Residents in 12 regions across the country are breathing unhealthy levels of sulfur dioxide, the Environmental Protection Agency has found.
The agency this week proposed that these 12 areas — in the states of Illinois, Indiana, Louisiana, Maryland, Michigan, Missouri, Oklahoma, and Texas — are violating the federal government’s health standard for sulfur pollution. If this proposal is finalized, these states will have to come up with plans to lower their sulfur emissions.
That’s important, because sulfur is a dangerous pollutant. Short-term exposure — breathing sulfur-polluted air for as little as five minutes — has been linked to an “array of adverse respiratory effects” including exacerbated asthma symptoms and increased emergency room visits. Sulfur oxides can also form small particulate matter when they react with other compounds in the air, and these particulates can aggravate the lungs and cause or exacerbate respiratory diseases.
“SO2 isn’t really about climate. SO2 is about public health,” Zachary Fabish, staff attorney for the Sierra Club, told ThinkProgress. In that way, it’s similar to mercury and ozone — two other forms of pollution that the EPA regulates.
Fabish said the Detroit area was one of the first regions that the EPA identified as having higher-than-healthy levels of sulfur. “I’ve spoken to a lot of folks who live in and around Detroit who have just heartbreaking stories about kids with chronic asthma because the air quality is so bad,” he said. “They miss tons of days of school — I’m not talking about one or two days a semester, but like dozens of days.”

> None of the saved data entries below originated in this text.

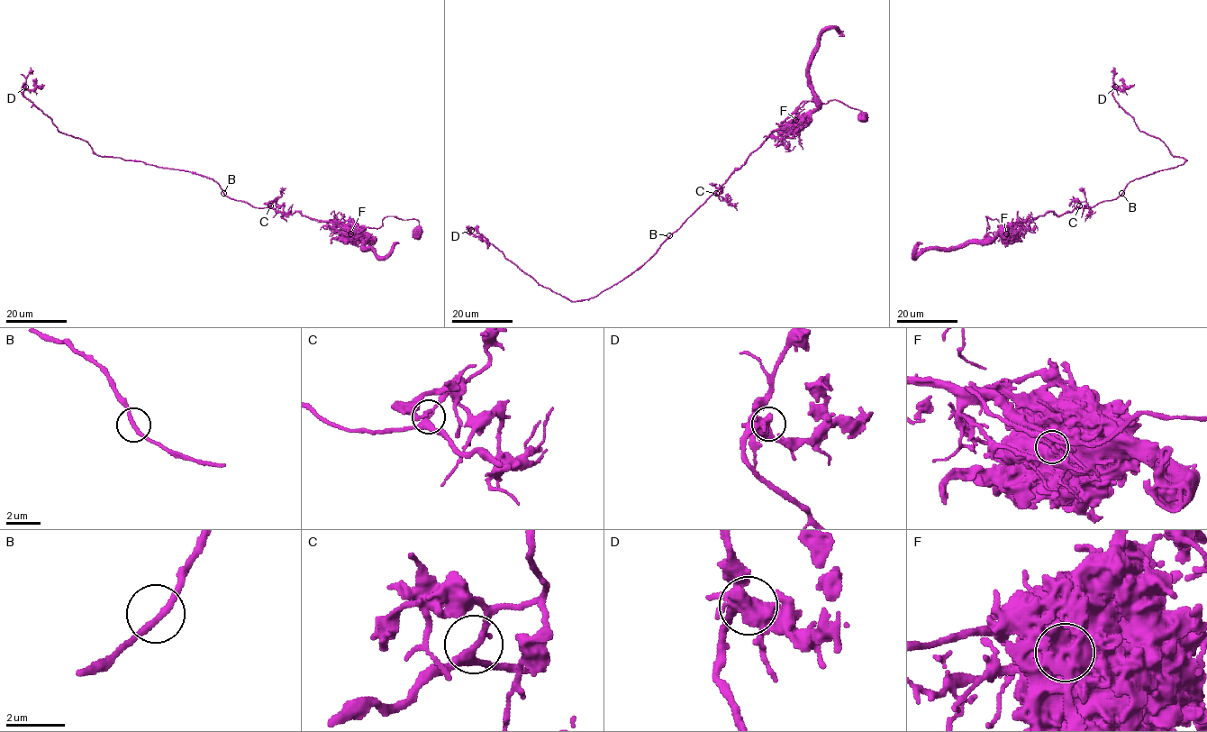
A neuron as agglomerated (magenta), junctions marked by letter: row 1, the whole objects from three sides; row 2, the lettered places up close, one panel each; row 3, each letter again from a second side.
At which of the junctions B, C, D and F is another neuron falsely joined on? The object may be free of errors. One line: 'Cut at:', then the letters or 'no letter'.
Cut at: F

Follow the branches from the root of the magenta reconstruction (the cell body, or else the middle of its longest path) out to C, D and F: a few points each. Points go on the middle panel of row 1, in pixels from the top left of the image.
C: (669, 236), (716, 193)
D: (669, 236), (643, 264), (621, 280), (593, 297), (570, 301), (539, 285), (481, 234), (467, 226), (471, 230)
F: (669, 236), (773, 132), (785, 129), (795, 121)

CREDIT: Environmental Protection Agency
Most of the country’s emissions of sulfur dioxide come from big industrial plants — mostly, power plants that burn coal, as well as some chemical facilities and refineries.
“Sulfur dioxide is pretty unique in that something like 90 percent of all the SO2 emitted in this country comes from only a few hundred really large emitters,” Fabish said. “You have a small handful, relatively, of very large emitters of SO2, and that’s where the problem comes from.”
The solution to reducing sulfur from these power plants is pretty simple, however: install a scrubber system, which uses limestone slurry to interact with, and ultimately reduce, SO2 emissions from the plant. Fabish said a good, well-designed scrubber can reduce sulfur emissions in power plants by anywhere from 90 to 97 percent. The problem is, scrubber systems cost money — which is one reason why some plants haven’t yet installed them. Regions out of compliance may need to work with power plants to come up with plans to install scrubbers, or to begin operating their existing scrubbers correctly. Or, in some cases, it may be most cost-effective to shut down aging power plants that aren’t in compliance.
The Sierra Club still wants the EPA to do more on sulfur, however. While the agency identified 12 regions with high levels of sulfur pollution, there are still others, the environmental organization says, that the EPA hasn’t looked at.
“The EPA has failed to include areas with some of the highest levels of sulfur dioxide pollution in the country, places like Jefferson County, Arkansas, and Gibson County, Indiana,” Mary Anne Hitt, the director of the Sierra Club Beyond Coal Campaign, wrote in a recent blog post. “The EPA has the data to identify and crack down on the polluters responsible for creating these conditions, and they need to do just that by designating all areas with high sulfur dioxide pollution levels as being ‘out of compliance’ with clean air standards.”